━━ Extracted data

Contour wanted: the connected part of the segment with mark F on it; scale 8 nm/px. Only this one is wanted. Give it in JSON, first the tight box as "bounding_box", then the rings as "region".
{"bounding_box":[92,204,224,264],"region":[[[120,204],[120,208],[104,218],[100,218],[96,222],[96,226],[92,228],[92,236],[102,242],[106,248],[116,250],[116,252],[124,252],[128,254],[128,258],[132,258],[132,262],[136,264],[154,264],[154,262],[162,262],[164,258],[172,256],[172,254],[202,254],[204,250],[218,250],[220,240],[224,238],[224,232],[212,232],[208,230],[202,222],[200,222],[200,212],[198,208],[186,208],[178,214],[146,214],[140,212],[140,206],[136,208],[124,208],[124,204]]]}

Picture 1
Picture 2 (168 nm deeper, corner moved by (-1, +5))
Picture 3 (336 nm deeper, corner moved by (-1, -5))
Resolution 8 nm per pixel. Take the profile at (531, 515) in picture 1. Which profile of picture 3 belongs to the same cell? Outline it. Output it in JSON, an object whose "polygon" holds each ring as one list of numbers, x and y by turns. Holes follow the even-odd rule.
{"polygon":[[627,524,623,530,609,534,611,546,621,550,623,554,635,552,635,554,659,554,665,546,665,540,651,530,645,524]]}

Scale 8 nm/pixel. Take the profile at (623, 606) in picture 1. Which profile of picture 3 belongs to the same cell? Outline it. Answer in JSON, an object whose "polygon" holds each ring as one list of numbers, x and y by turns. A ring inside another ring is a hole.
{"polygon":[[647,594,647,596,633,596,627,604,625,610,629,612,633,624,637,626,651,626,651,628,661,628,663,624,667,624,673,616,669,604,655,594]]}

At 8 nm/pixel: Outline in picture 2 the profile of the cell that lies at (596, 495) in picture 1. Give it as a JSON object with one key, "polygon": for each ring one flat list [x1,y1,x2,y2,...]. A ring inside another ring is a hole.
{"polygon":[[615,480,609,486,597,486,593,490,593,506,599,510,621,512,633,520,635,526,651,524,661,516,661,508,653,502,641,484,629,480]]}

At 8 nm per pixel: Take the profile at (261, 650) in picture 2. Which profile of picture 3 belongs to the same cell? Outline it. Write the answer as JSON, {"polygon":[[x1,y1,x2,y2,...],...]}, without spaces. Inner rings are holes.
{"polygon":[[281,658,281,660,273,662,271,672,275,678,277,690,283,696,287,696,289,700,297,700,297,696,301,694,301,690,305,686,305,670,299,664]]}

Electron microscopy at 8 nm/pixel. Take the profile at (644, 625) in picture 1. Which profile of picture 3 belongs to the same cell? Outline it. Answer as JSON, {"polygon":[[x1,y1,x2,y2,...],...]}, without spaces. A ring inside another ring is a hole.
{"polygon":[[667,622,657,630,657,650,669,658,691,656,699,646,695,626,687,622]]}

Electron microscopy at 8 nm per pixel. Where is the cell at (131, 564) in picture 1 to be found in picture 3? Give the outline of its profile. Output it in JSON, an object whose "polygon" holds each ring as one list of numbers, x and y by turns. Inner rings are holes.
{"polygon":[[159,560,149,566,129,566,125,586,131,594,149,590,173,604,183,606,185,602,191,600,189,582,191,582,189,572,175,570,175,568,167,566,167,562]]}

━━━━

• **Task goal**:
With the line that contains "Electron microscopy at 8 nm per" as the first and the final line of the data as the last, repeat every line in that span exactly.

• **The answer**:
Electron microscopy at 8 nm per pixel. Where is the cell at (131, 564) in picture 1 to be found in picture 3? Give the outline of its profile. Output it in JSON, an object whose "polygon" holds each ring as one list of numbers, x and y by turns. Inner rings are holes.
{"polygon":[[159,560,149,566,129,566,125,586,131,594,149,590,173,604,183,606,185,602,191,600,189,582,191,582,189,572,175,570,175,568,167,566,167,562]]}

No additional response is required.